* **Extracted text**

»»

The Clares' journey takes them to Amboise Castle, the home of Lord Randwulf de la Seyne Sur Mer, champion of the dowager queen Eleanor of Aquitaine and the former outlaw known as "Black Wolf" (hero from the events of the first book). At Amboise, William Marshall reveals a secret plan to rescue Princess Eleanor and place her on the English throne. Randwulf's illegitimate son, Eduard FitzRandwulf, is tasked with the rescue, having had a long friendship with the princess. Ariel, Henry, Dafydd, Sedrick, Randwulf's eldest legitimate son Robin, and Randwulf's old friend Sparrow the dwarf accompany him in the guise of a bridal party en route to Wales for Ariel's marriage to Rhys. Eduard and Ariel feel attraction for the other, but initially spend most of their interactions verbally sparring.

The group departs secretly, posing as knights returning from the Crusades (Ariel impersonates a squire). After several violent encounters with ruffians and suspicious knights, they discover that Eleanor is being held at Corfe Castle, on the southern coast of England. Ariel realises the princess is their mission, and she and Eduard come close to consummating their relationship. Once at Corfe, they contrive to get into the castle by showing letters of permission from Marshall, the pretence being Ariel's supposed impending marriage to de Braose. Eduard is horrified to find that John has had Eleanor blinded as a means of dissuading others from supporting her. They rescue the pious, gentle princess and her maid Marienne and bring them to a priory to live out the rest of her days in peace. Henry remains to protect them. Meanwhile, Ariel and Eduard have fallen in love and she breaks her engagement to the Welsh lord.

==Development==

"That was what gave me the idea for the sequel, In the Shadow of Midnight, where the lost princess is found, and somewhere in there the whole Robin Hood theme started to take shape and I had a blast adding characters from the legends and making it look like that had been my intention all along."
— —Author Marsha Canham on discovering the story of Eleanor of Brittany

Canadian author Marsha Canham began writing about the legend of Robin Hood in her novel Through a Dark Mist, being inspired by her love of Errol Flynn's films and by a recurring dream of a "beautiful blonde-haired damsel in distress, held captive in a cave high on a cliff, rescued by two men cloaked in monks' robes, wielding bows and arrows." Canham had almost completed Through a Dark Mist when she came across something mentioning the "lost princess of Brittany". This discovery prompted her to add the young Eleanor to that story before finishing, and gave her the idea to write a sequel centred on her story.

Through a Dark Mist saw the invention of "the Black Wolf of Lincoln", a character meant to be "heroic enough to have sired such a legendary hero" as Robin Hood. She followed this idea – the creation of the Black Wolf's son as a representation of Robin Hood – with In the Shadow of Midnight but ultimately decided that "Eduard Fitz Randwulf was not quite the man I was looking for." Despite Eduard not quite fitting the role Canham was desiring to fill, her supporting characters, such as Marienne and Friar Tuck, were meant to "conceivably form the nucleus of the legend." She opted to follow another character as a better fit for the legendary man, also named Robin, in her trilogy's final novel The Last Arrow.

==Release and reception==
In the Shadow of Midnight was published in 1994 by Dell Publishing. It was the first installment in Canham's Medieval trilogy, the other two being Through a Dark Mist (1991) and The Last Arrow (1997). Jane Sullivan, writing for The Sydney Morning Herald, recommended the entire "swashbuckling" trilogy for "hopeless romantics," while Rebekah Bradford of The Post and Courier called the series an "inventive reimagining."

««

* **Supplied data**
»»

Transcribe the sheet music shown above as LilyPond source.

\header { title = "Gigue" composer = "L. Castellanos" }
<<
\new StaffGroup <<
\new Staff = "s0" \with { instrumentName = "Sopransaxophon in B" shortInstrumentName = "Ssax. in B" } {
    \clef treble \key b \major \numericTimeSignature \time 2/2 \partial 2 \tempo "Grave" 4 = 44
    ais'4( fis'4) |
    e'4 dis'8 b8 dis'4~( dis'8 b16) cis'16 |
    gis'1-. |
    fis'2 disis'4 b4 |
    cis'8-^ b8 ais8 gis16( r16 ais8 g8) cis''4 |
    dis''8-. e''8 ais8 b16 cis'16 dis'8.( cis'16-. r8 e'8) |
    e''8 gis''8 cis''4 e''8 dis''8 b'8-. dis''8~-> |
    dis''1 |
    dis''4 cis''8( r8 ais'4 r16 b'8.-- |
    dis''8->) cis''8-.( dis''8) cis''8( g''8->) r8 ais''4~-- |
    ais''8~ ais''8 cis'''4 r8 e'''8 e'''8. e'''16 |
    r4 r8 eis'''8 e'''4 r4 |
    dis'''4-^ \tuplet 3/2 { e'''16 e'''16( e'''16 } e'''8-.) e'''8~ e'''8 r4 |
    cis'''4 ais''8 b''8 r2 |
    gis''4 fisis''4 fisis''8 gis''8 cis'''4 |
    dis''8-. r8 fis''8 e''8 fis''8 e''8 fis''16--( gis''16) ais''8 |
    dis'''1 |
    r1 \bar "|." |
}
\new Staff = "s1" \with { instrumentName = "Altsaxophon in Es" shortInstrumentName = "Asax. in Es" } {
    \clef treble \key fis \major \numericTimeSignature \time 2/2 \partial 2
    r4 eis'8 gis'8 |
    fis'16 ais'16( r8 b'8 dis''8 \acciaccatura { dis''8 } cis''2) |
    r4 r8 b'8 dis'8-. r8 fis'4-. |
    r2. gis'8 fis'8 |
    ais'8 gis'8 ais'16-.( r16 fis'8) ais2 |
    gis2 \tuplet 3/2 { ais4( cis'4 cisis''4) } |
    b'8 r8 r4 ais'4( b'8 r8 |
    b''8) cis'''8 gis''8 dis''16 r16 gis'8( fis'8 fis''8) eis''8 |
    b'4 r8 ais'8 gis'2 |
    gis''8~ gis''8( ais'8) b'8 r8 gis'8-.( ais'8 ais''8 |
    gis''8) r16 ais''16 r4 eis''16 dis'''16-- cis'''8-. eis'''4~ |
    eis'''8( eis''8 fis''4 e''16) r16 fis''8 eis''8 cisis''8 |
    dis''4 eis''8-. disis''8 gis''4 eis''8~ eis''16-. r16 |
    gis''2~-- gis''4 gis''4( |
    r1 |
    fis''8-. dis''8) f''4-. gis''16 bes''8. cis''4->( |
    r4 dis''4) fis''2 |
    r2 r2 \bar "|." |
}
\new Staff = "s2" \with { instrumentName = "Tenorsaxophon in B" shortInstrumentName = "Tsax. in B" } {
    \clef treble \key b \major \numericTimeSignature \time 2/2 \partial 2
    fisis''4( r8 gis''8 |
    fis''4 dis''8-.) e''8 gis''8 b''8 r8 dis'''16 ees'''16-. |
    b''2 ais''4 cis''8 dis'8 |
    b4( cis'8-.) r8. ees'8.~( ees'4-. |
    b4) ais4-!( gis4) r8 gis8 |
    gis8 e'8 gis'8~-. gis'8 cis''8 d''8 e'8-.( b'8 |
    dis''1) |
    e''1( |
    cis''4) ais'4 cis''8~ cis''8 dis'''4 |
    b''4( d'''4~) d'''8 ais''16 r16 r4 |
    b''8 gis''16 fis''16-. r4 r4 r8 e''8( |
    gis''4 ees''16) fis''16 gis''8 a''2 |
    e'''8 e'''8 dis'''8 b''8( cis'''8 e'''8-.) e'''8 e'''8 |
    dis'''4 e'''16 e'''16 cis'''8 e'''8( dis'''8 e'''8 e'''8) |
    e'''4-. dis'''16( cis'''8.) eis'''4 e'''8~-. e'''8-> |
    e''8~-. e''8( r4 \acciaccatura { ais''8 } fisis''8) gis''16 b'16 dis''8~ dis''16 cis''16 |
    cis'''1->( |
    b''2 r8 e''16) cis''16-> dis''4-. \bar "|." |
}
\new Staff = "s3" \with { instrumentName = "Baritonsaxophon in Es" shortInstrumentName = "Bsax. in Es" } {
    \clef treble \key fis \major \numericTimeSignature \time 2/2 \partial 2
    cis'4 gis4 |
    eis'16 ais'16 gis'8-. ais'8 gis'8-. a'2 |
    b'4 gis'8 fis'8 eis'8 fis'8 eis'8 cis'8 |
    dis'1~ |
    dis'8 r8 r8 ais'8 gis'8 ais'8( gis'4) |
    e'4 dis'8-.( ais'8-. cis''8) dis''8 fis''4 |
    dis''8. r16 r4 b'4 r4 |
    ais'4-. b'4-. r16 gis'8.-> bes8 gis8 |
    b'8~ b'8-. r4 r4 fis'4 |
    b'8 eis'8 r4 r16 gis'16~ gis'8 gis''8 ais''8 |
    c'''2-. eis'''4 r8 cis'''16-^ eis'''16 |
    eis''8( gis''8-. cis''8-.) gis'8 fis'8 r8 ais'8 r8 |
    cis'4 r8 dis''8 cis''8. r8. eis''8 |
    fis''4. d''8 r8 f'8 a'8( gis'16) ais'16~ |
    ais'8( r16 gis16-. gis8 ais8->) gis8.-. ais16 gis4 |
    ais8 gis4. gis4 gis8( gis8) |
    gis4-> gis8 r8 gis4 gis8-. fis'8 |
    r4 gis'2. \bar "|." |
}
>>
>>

««

* **What to do**
Reproduce, word for word, the part of the passage about In the Shadow of Midnight that opens with the words containing "Through a Dark Mist saw" and closes with "The Last Arrow.". The records stand apart from the passage about In the Shadow of Midnight and are separate material.

* **Expected answer**
Through a Dark Mist saw the invention of "the Black Wolf of Lincoln", a character meant to be "heroic enough to have sired such a legendary hero" as Robin Hood. She followed this idea – the creation of the Black Wolf's son as a representation of Robin Hood – with In the Shadow of Midnight but ultimately decided that "Eduard Fitz Randwulf was not quite the man I was looking for." Despite Eduard not quite fitting the role Canham was desiring to fill, her supporting characters, such as Marienne and Friar Tuck, were meant to "conceivably form the nucleus of the legend." She opted to follow another character as a better fit for the legendary man, also named Robin, in her trilogy's final novel The Last Arrow.